▶ [WHAT TO DO]:
Bring together all lines of the material below that contain the string "label".

=======

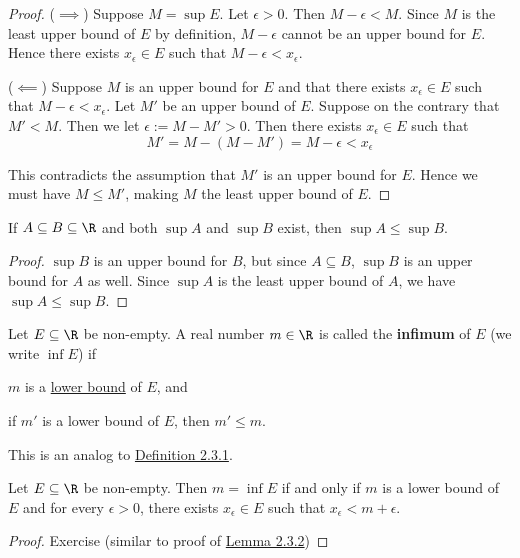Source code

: \begin{proof}
  ($\implies$) Suppose $M=\sup E$. Let $\epsilon>0$. Then $M-\epsilon<M$. Since
  $M$ is the least upper bound of $E$ by definition, $M-\epsilon$ cannot be an
  upper bound for $E$. Hence there exists $x_\epsilon\in E$ such that
  $M-\epsilon<x_\epsilon$.

  ($\impliedby$) Suppose $M$ is an upper bound for $E$ and that there exists
  $x_\epsilon\in E$ such that $M-\epsilon<x_\epsilon$. Let $M'$ be an upper
  bound of $E$. Suppose on the contrary that $M'<M$. Then we let
  $\epsilon:=M-M'>0$. Then there exists $x_\epsilon\in E$ such that
  $$
    M'=M-(M-M')=M-\epsilon<x_\epsilon
  $$

  This contradicts the assumption that $M'$ is an upper bound for $E$. Hence we
  must have $M\leq M'$, making $M$ the least upper bound of $E$.
\end{proof}

\label{cd8e7c5}

If $A\subseteq B\subseteq\R$ and both $\sup A$ and $\sup B$ exist, then $\sup
A\leq\sup B$.

\begin{proof}
  $\sup B$ is an upper bound for $B$, but since $A\subseteq B$, $\sup B$ is an
  upper bound for $A$ as well. Since $\sup A$ is the least upper bound of $A$,
  we have $\sup A\leq\sup B$.
\end{proof}

\label{ff16df6}

Let $E\subseteq\R$ be non-empty. A real number $m\in\R$ is called the
\textbf{infimum} of $E$ (we write $\inf E$) if
\begin{enumerati}
  \item $m$ is a \href{e4698be}{lower bound} of $E$, and
  \item if $m'$ is a lower bound of $E$, then $m'\leq m$.
\end{enumerati}

This is an analog to \href{e6981e1}{Definition 2.3.1}.

\label{fec9bdb}

Let $E\subseteq\R$ be non-empty. Then $m=\inf E$ if and only if $m$ is a lower
bound of $E$ and for every $\epsilon>0$, there exists $x_\epsilon\in E$ such
that $x_\epsilon<m+\epsilon$.

\begin{proof}
  Exercise (similar to proof of \href{f77f162}{Lemma 2.3.2})
\end{proof}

=======

▶ [EXERCISE SOLUTION]:
\label{cd8e7c5}
\label{ff16df6}
\label{fec9bdb}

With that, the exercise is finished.